━━━ 抜粋本文

Object Detection APIで物体検出する(Tensorflow v1)

この記事を読んで分かること

Object Detection APIを使った推論方法
tensorflow(v1)を使った物体検出の手順

実行環境
Tensorflow Object Detection APIの学習手順

実行環境

実行環境

Ubuntu18.04
keras + tensorflow(v1.14.0)
Object Detection API

Tensorflow Object Detection APIの学習手順

環境の確認

必要なライブラリをimportします。

import tensorflow as tf
import os, subprocess, re
import numpy as np
from PIL import Image
from matplotlib import pyplot as plt
import shutil
import json
from google.protobuf import text_format
import pprint
import random
from pathlib import Path
from google.protobuf import text_format

%matplotlib inline

tensorflowのバージョンを確認します。

print(tf.__version__)

「1.14.0」と表示されれば正しいバージョンで動いています。

object Detection apiのインストール

まずは、TensorFlow Object DetectionAPIのソースコードを取得します。

tensorflow object DetectionAPIのソースコードからgit cloneしています。

! rm -rf ./models && git clone --depth 1 https://github.com/tensorflow/models.git -b v1.13.0 \
    && sed -i "s#ImageFont.truetype('arial.ttf', 24)#ImageFont.truetype('arial.ttf', 50)#g" ./models/research/object_detection/utils/visualization_utils.py \
    && cp /usr/share/fonts/truetype/dejavu/DejaVuSans.ttf /usr/share/fonts/truetype/dejavu/arial.ttf

公式の手順通りインストールしていきます。

━━━━━━

課題一覧
a) 抜粋本文の「tensorflow object DetectionAPIのソースコードからgit」から「公式の手順通りインストールしていきます。」までを、一字も変えずに打ち直してください。
b) 抜粋本文で「実行環境」の見出しの下に挙げられている項目を、すべて書き出してください。
c) 抜粋本文について、次の問いに答えてください。
(i) tensorflowが正しいバージョンで動いている場合、何と表示されるとされていますか。
(ii) git cloneの際に -b で指定されているバージョンは何ですか。
(iii) sedコマンドで、ImageFont.truetypeのサイズ24は何に置き換えられていますか。

━━━ 提示資料

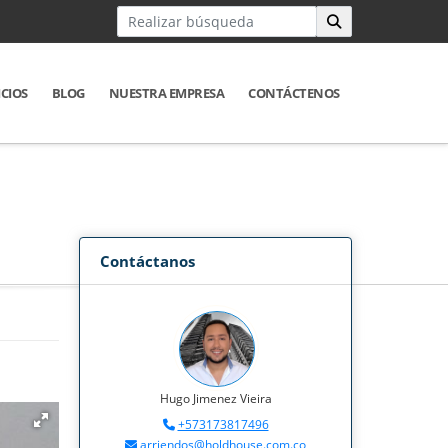
ICIOS
BLOG
NUESTRA EMPRESA
CONTÁCTENOS
Contáctanos
Hugo Jimenez Vieira
+573173817496
arriendos@holdhouse.com.co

━━━━━━

解答一覧
a)
tensorflow object DetectionAPIのソースコードからgit cloneしています。

! rm -rf ./models && git clone --depth 1 https://github.com/tensorflow/models.git -b v1.13.0 \
    && sed -i "s#ImageFont.truetype('arial.ttf', 24)#ImageFont.truetype('arial.ttf', 50)#g" ./models/research/object_detection/utils/visualization_utils.py \
    && cp /usr/share/fonts/truetype/dejavu/DejaVuSans.ttf /usr/share/fonts/truetype/dejavu/arial.ttf

公式の手順通りインストールしていきます。

b)
Ubuntu18.04
keras + tensorflow(v1.14.0)
Object Detection API

c)
(i) 「1.14.0」
(ii) v1.13.0
(iii) 50